How Will The Election Affect Your Investments?
We have just completed a truly historic election. As a citizen, you'll want to follow how President-elect Obama and the new Congress address issues of importance to you. But as an investor, you might be particularly interested in how the election results can affect your investments, especially given the recent Wall Street turmoil. Based on what happened on November 4, should you make any changes to your portfolio?
To answer that question, you may find it useful to review the history of the financial markets under different political scenarios, according to Ned Davis Research:
Stock Market: Since 1901, the Dow Jones Industrial Average has shown an average annualized return of about 12 percent under Democratic presidents, compared to about 8 percent under Republicans. When Democrats have controlled Congress, the Dow's average annualized return has been about 11 percent, compared to about 8 percent when the Republicans were in control.
Bond Market: Since 1925, longterm government bonds have retuned more than 7 percent under Republican presidents, compared to about 3.4 percent under Democrats.
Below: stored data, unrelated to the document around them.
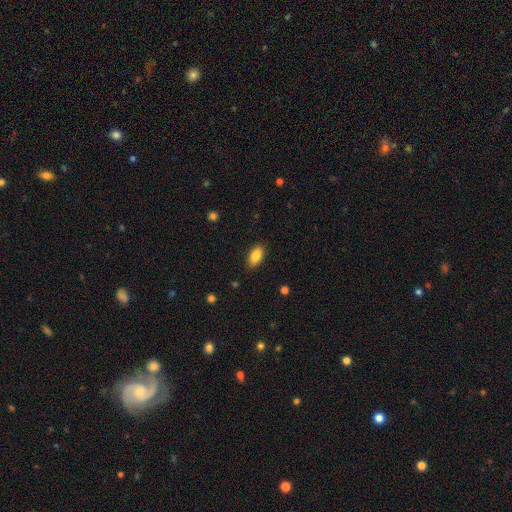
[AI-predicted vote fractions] Smooth or featured? smooth (87%)
How rounded? in between (92%)
Merging? none (87%)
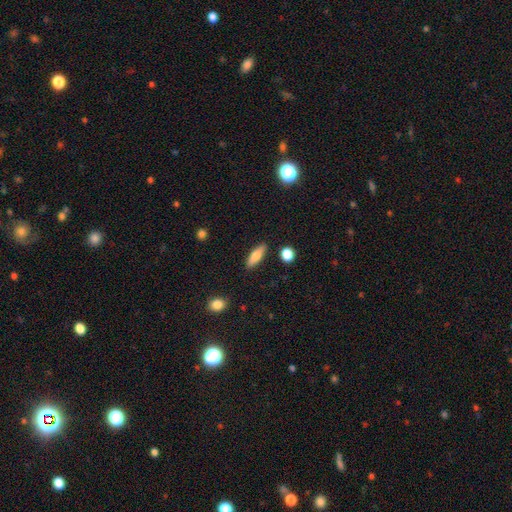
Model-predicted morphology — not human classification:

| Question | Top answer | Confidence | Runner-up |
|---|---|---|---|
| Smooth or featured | smooth | 73% | featured or disk (20%) |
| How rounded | in between | 49% | cigar-shaped (48%) |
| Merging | none | 87% | minor disturbance (9%) |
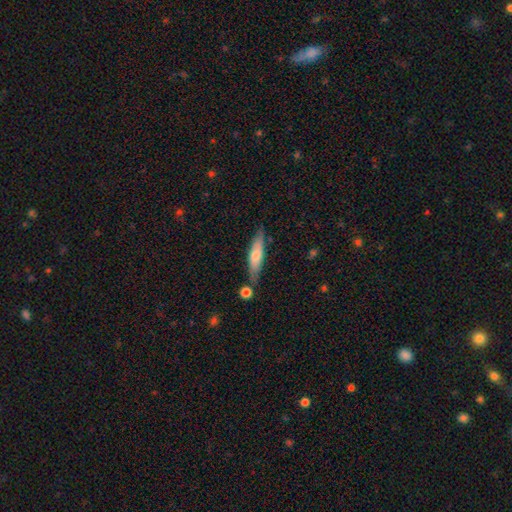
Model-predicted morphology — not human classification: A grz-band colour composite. It shows a smooth galaxy with no disk features (61%) that is cigar-shaped (78%). Merging: none (74%).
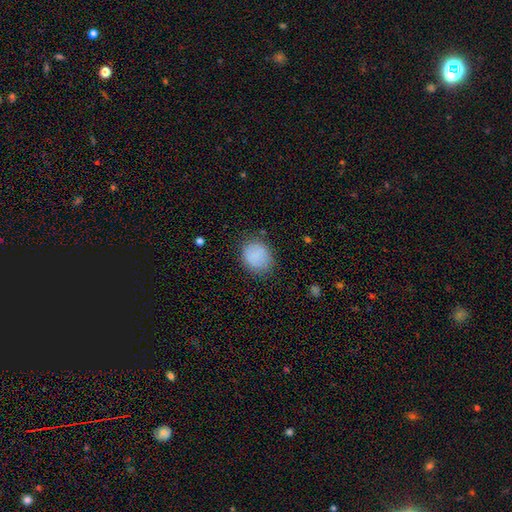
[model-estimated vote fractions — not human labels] smooth 85%, star or artifact 8%, featured or disk 6%. Down the decision tree: how rounded — round (70%); merging — none (79%).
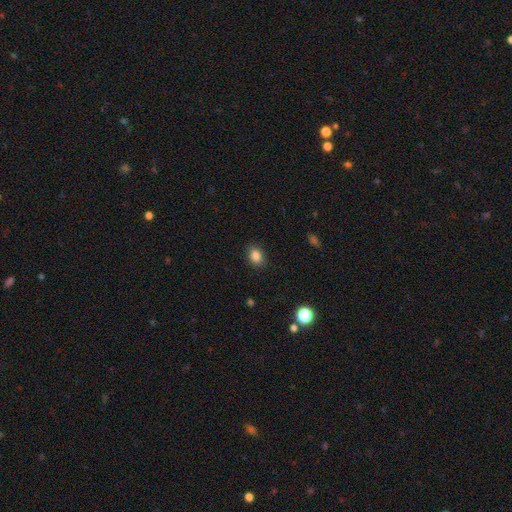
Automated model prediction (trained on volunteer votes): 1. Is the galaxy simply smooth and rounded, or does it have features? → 85% smooth, 11% star or artifact, 4% featured or disk.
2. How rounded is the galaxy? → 61% in between, 37% round, 1% cigar-shaped.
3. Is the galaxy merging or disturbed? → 87% none, 10% minor disturbance, 3% major disturbance, 1% merger.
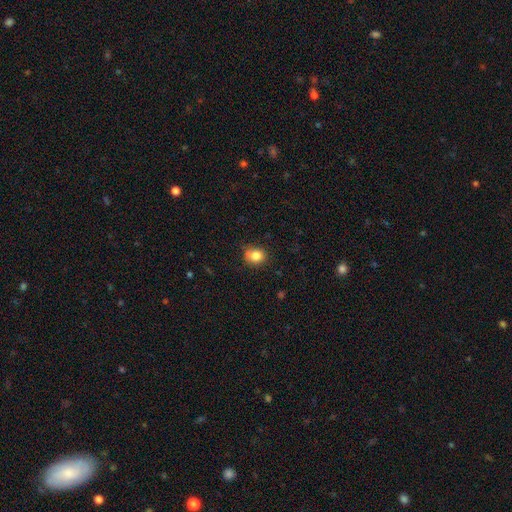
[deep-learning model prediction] Smooth or featured?
  - smooth: 84% *
  - star or artifact: 10%
  - featured or disk: 6%
How rounded?
  - round: 67% *
  - in between: 32%
  - cigar-shaped: 1%
Merging?
  - none: 76% *
  - minor disturbance: 19%
  - major disturbance: 4%
  - merger: 1%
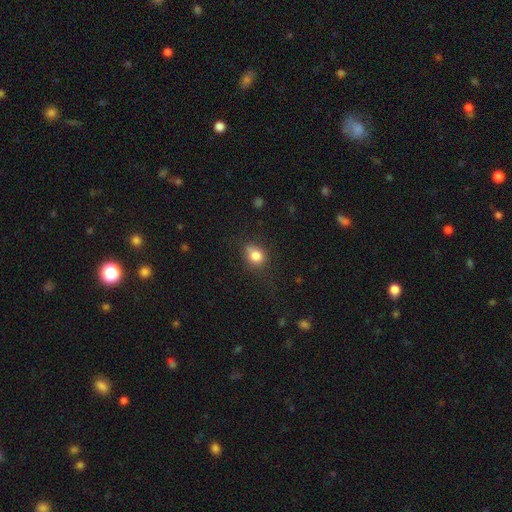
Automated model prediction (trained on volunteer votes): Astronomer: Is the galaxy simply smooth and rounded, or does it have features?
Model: smooth — 81%.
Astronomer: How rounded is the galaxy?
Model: round — 62%.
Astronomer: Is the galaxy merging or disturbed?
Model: none — 63%.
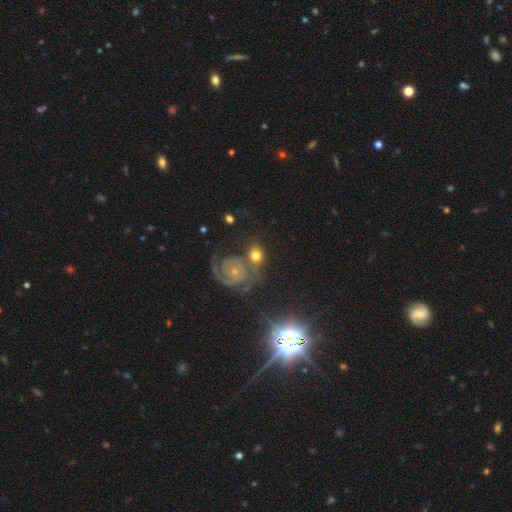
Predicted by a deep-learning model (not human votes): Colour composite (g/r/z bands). It shows a smooth galaxy with no disk features (50%) that is round (63%). Merging: none (56%).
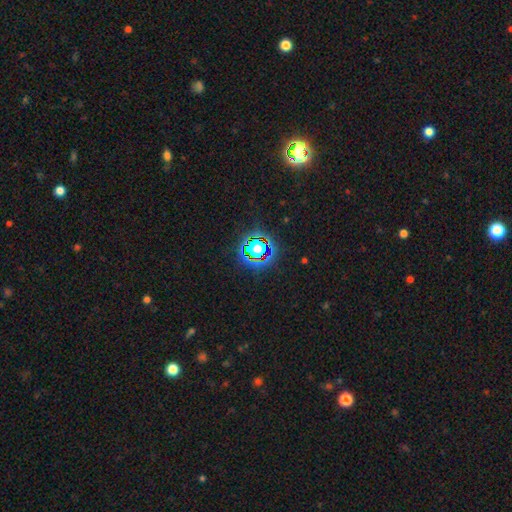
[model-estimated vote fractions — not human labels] Smooth or featured: star or artifact — 71% (smooth — 19%)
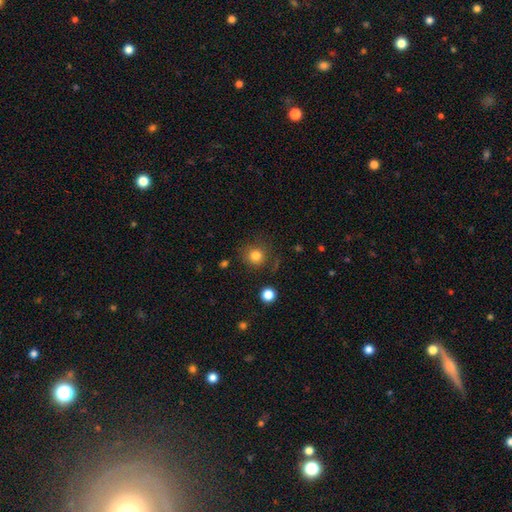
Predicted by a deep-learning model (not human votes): A smooth galaxy with no disk features (82%) that is round (91%).

Vote fractions:
- Smooth or featured? smooth: 82% / star or artifact: 12% / featured or disk: 6%
- How rounded? round: 91% / in between: 8% / cigar-shaped: 1%
- Merging? none: 80% / minor disturbance: 12% / major disturbance: 5% / merger: 3%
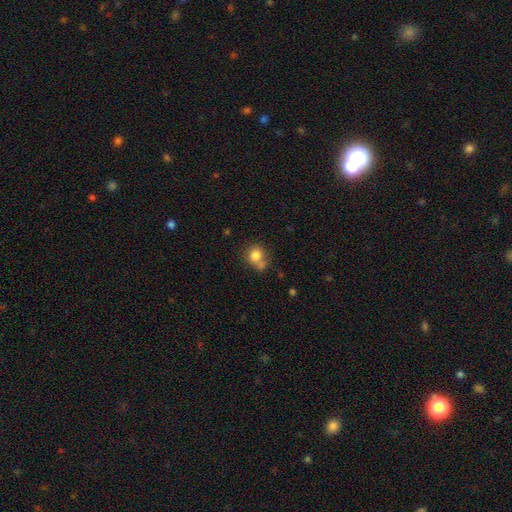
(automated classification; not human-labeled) Morphology: type=smooth (81%); roundness=round (80%); merging=none (53%).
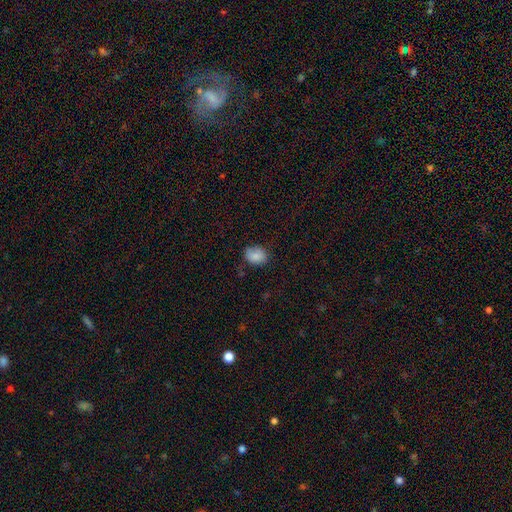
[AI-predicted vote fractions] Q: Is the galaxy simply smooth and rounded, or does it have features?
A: smooth — 84%.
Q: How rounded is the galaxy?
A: in between — 58%.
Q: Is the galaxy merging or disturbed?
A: none — 73%.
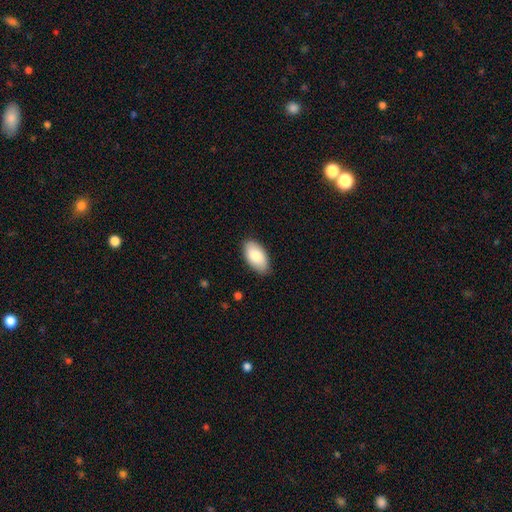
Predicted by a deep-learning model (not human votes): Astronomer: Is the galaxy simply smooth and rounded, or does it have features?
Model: smooth — 83%.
When Republicans have controlled Congress, the bond market also fared better than when Democrats were in charge, though the difference isn't as pronounced as in the comparison between presidents of different parties.
But while it's interesting to study the past, it's not necessarily instructive about the future. It's true that by changing our tax laws, government spending and industry regulations, any given president and Congress can affect economic growth, jobs, interest rates and inflation - and all these factors, inturn, can affect the financial markets. Still, it's impossible to predict just how these forces will influence the investment world. Political candidates often make promises that never turn into reality, and even if they do, they can have unintended consequences.
Ultimately, the free-market forces of our capitalistic system are likely more powerful than political forces in determining the ultimate performance of investments. As a country, we have experienced many political changes and upheaval, but, over time, our economy has always proven resilient enough to provide opportunities for those people with the faith to invest for the future.
Here's the bottom line: You don't need to change your investment style or revamp your portfolio in response to the election results. Of course, that doesn't mean you should be oblivious to new policies and their potential impact on your investments. In act, it's a good idea to review your portfolio at least once a year with your financial advisor, who can recommend any changes that might be beneficial.When you cast your ballot, you supported the candidates who best advocate your concerns on a range of issues. From year to year, these issues may change. But when it comes to your portfolio, it's always a good idea to "vote" for time-tested techniques, such as buying quality stocks and bonds, holding them for the long term and building an investment mix based on your goals and risk tolerance.